The agent_metrics module provides structured, per-agent metrics tracking for multi-agent systems. Unlike the crate-level RuntimeMetrics (which aggregates across all sessions), AgentMetrics tracks each agent independently.

Key Types

Type	Role
`AgentMetrics`	Mutable live counters for one agent: steps, tokens, tool calls, latency, memory
`AgentMetricsSnapshot`	Serialisable (`serde`) point-in-time capture of `AgentMetrics`
`AgentMetricsRegistry`	`Arc<Mutex<HashMap<String, AgentMetrics>>>` — thread-safe multi-agent registry

Tracked Fields

Field	Description
`total_steps`	ReAct / plan-execute steps completed
`total_tokens_in`	Input tokens consumed across all LLM calls
`total_tokens_out`	Output tokens produced across all LLM calls
`tool_calls_made`	Tool calls dispatched (successful + failed)
`tool_call_failures`	Tool calls that returned an error
`avg_step_latency_ms`	Running incremental mean of per-step latency
`peak_memory_kb`	Highest memory sample observed, in KB
`session_start`	`Instant` at which the metrics object was created

Example

use llm_agent_runtime::agent_metrics::AgentMetricsRegistry;

// Registry is Arc-backed: cheap to clone, safe to share across tasks.
let registry = AgentMetricsRegistry::new();
let r2 = registry.clone(); // shares the same data

// Record activity from any task.
registry.record_step("agent-1", 45 /* ms */);
registry.record_step_with_memory("agent-1", 30, 2048 /* KB */);
registry.record_tool_call("agent-1", false /* success */);
registry.record_tool_call("agent-1", true  /* failure */);
registry.record_tokens("agent-1", 512, 128);

// Snapshot is Serialize/Deserialize — log it, store it, or send it over the wire.
let snap = registry.snapshot("agent-1").expect("agent was registered");
println!("steps={} failure_rate={:.2}", snap.total_steps, snap.failure_rate);

// Aggregate view across all agents.
let all = registry.snapshot_all();
println!("{} agents tracked", all.len());

Contributing

Contributions are welcome. Please follow these guidelines:

Fork and branch — create a feature branch from main (git checkout -b feat/my-feature).
Stay zero-panic — the project enforces clippy::unwrap_used = "deny" and clippy::panic = "deny" in all non-test code. Use ?, if let, or match instead of .unwrap() / .expect() in src/.
Document public items — #![deny(missing_docs)] is set at the crate root. Every new pub item must have a doc comment.
Write tests — unit tests live in an inline #[cfg(test)] mod tests block at the bottom of each module. Use #[allow(clippy::unwrap_used)] only inside test modules.
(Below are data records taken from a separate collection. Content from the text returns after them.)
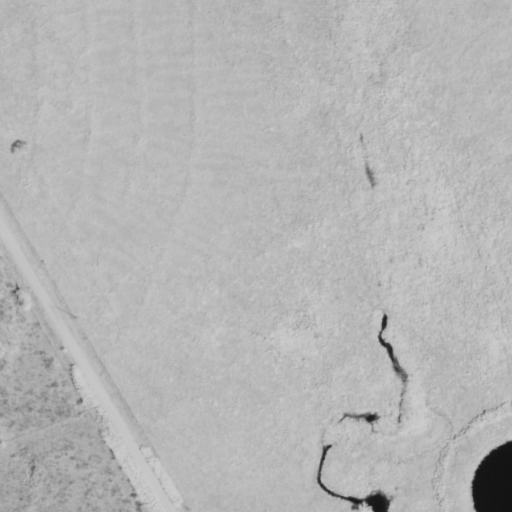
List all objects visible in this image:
road: (89, 362)
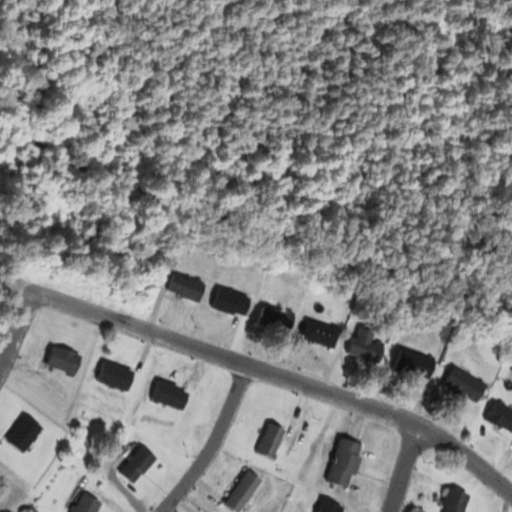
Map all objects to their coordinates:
building: (185, 285)
building: (186, 286)
building: (228, 299)
building: (231, 301)
building: (276, 318)
building: (276, 319)
road: (16, 329)
building: (320, 332)
building: (320, 332)
building: (365, 343)
building: (366, 344)
building: (63, 358)
building: (64, 359)
building: (413, 362)
building: (415, 363)
building: (114, 375)
road: (279, 375)
building: (115, 376)
building: (464, 384)
building: (464, 384)
building: (170, 394)
building: (170, 395)
building: (500, 414)
building: (501, 415)
building: (24, 433)
building: (24, 434)
building: (270, 439)
building: (270, 440)
road: (212, 444)
building: (343, 460)
building: (137, 462)
building: (344, 462)
building: (137, 464)
road: (403, 467)
building: (286, 485)
building: (240, 490)
building: (243, 490)
building: (455, 500)
building: (454, 501)
building: (85, 503)
building: (86, 503)
building: (328, 505)
building: (328, 506)
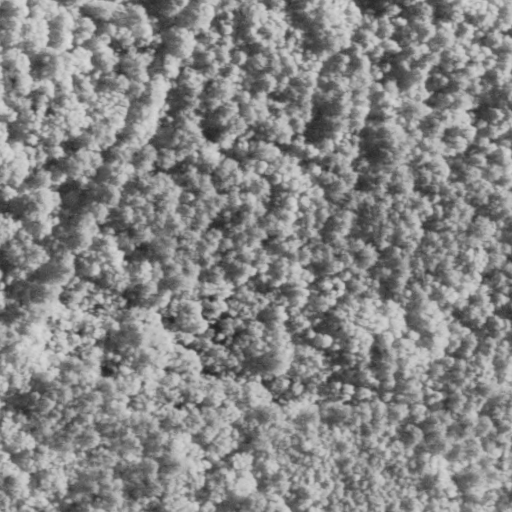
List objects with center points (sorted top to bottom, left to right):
road: (483, 9)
Run the full check suite locally before opening a PR:

cargo fmt --check
cargo clippy --all-features -- -D warnings
cargo test --all-features

Open a PR against main with a clear description of what the change does and why.
Changelog — add a line to CHANGELOG.md under the Unreleased section (create the file if it does not exist).
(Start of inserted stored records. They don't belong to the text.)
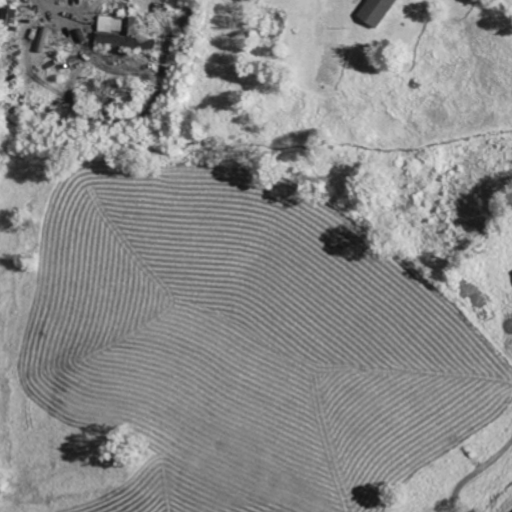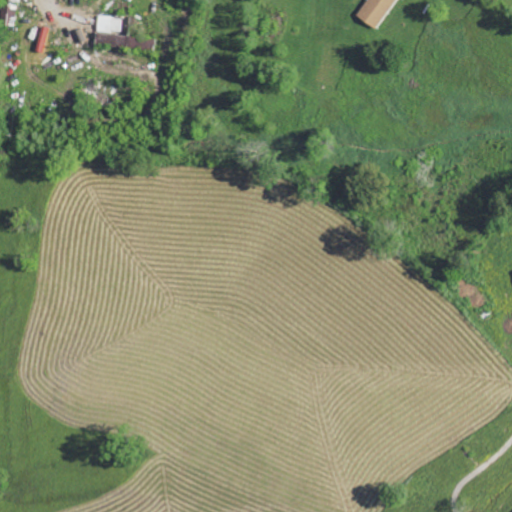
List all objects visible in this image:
building: (375, 12)
building: (7, 15)
building: (120, 38)
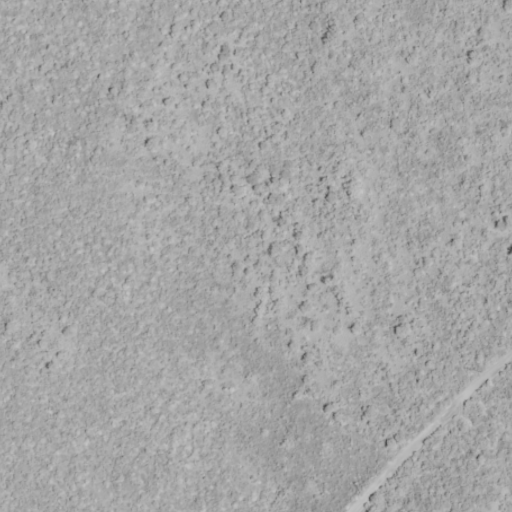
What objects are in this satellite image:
road: (433, 431)
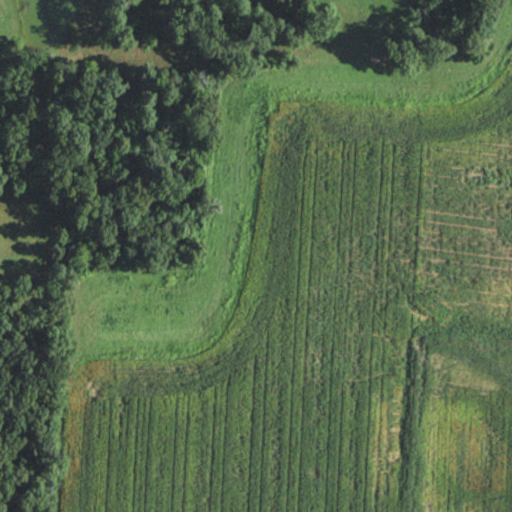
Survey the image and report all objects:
road: (316, 377)
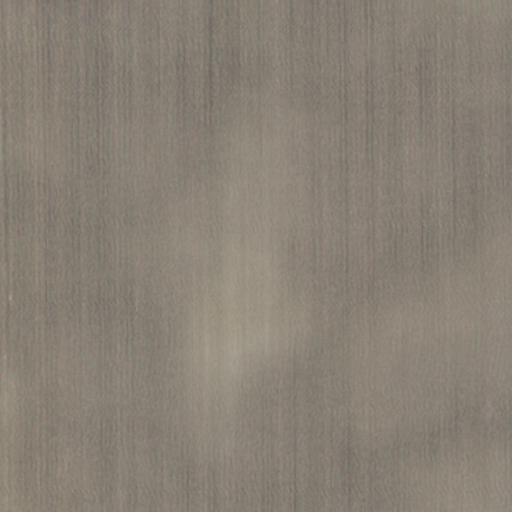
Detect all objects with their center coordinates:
crop: (256, 256)
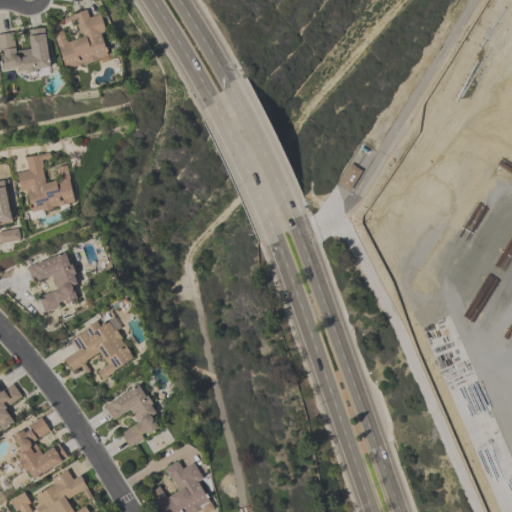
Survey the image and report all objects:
road: (8, 1)
building: (81, 40)
building: (82, 43)
building: (24, 52)
building: (24, 54)
road: (480, 77)
road: (14, 152)
building: (45, 184)
building: (44, 185)
building: (4, 205)
building: (4, 206)
building: (9, 236)
road: (277, 248)
road: (303, 248)
building: (54, 281)
building: (56, 282)
building: (97, 349)
building: (99, 349)
building: (7, 404)
building: (8, 404)
building: (133, 415)
building: (135, 415)
road: (69, 416)
building: (36, 449)
building: (35, 451)
building: (182, 491)
building: (183, 492)
building: (60, 494)
building: (61, 494)
building: (20, 504)
building: (21, 504)
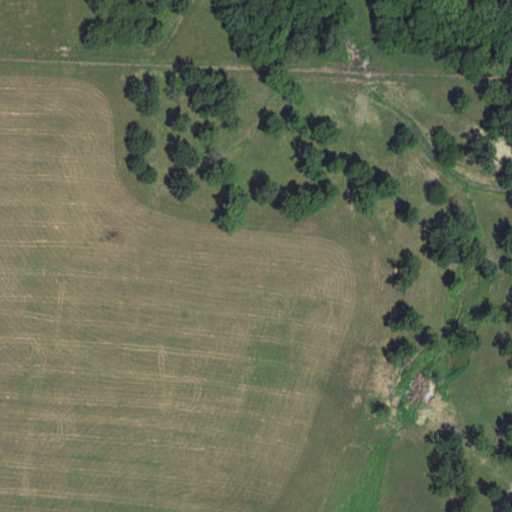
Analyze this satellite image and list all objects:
crop: (180, 327)
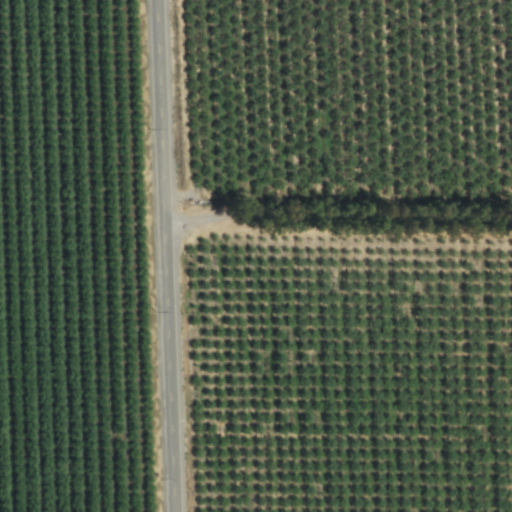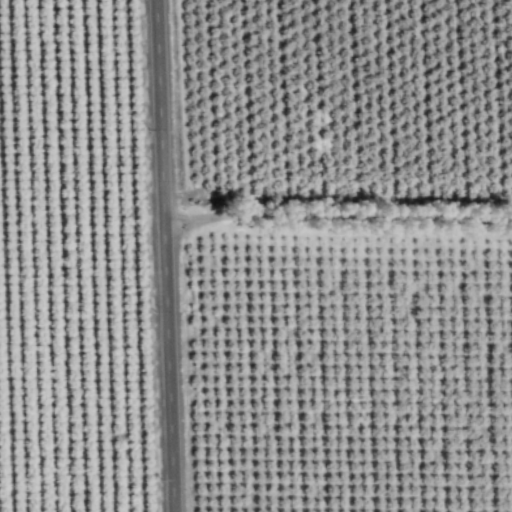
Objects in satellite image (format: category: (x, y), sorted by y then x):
road: (336, 216)
road: (162, 255)
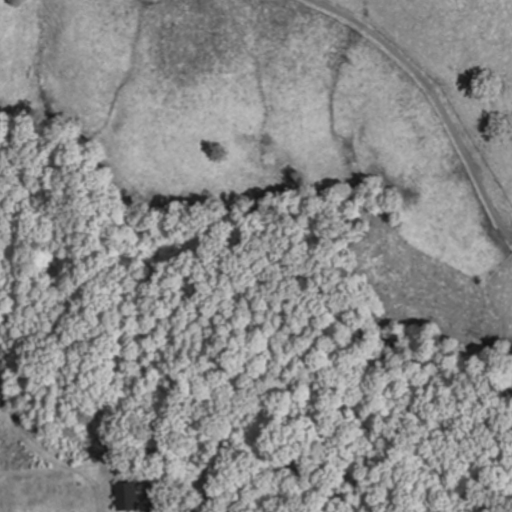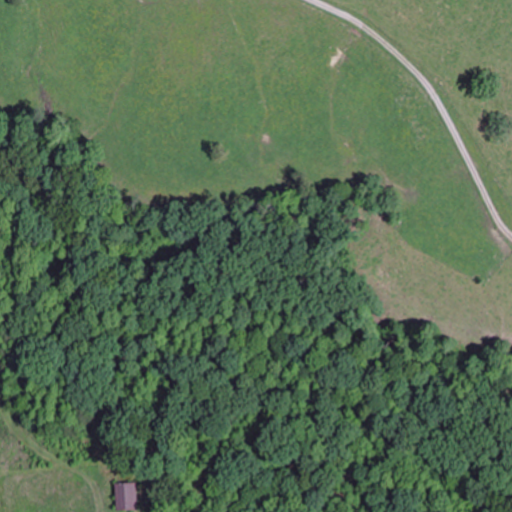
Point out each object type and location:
road: (439, 98)
building: (126, 495)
For bug reports, please include the cargo --version, rustc --version, your Cargo.toml feature flags, and a minimal reproducible example.

Tool Registry

The built-in ToolRegistry lets you register named async tools and call them by name. Three tools ship out of the box: echo, calculator, and timestamp.

  ┌──────────────────────────────────────────────────────────┐
  │                     ToolRegistry                         │
  │                                                          │
  │  register(Arc<dyn Tool>)                                 │
  │  ┌──────────┐  ┌──────────────┐  ┌──────────────────┐   │
  │  │   echo   │  │  calculator  │  │   timestamp      │   │
  │  └──────────┘  └──────────────┘  └──────────────────┘   │
  │                                                          │
  │  call(name, input) ──► Result<String, ToolError>         │
  │  list()            ──► Vec<ToolInfo>                     │
  │  with_timeout(dur) ──► wraps every call                  │
  └──────────────────────────────────────────────────────────┘

Usage

use std::sync::Arc;
use llm_agent_runtime::tools::{ToolRegistry, EchoTool, CalculatorTool, TimestampTool};

let mut registry = ToolRegistry::new();
registry.register(Arc::new(EchoTool));
registry.register(Arc::new(CalculatorTool));
registry.register(Arc::new(TimestampTool));

// Add a timeout
let registry = registry.with_timeout(std::time::Duration::from_secs(5));

// Call a tool
tokio::runtime::Runtime::new().unwrap().block_on(async {
    let result = registry.call("echo", "hello").await.unwrap();
    assert_eq!(result, "hello");

    let sum = registry.call("calculator", "(2 + 3) * 4").await.unwrap();
    assert_eq!(sum, "20");

    let ts = registry.call("timestamp", "").await.unwrap();
    println!("Current UTC: {ts}"); // e.g. "2026-03-22T10:00:00Z"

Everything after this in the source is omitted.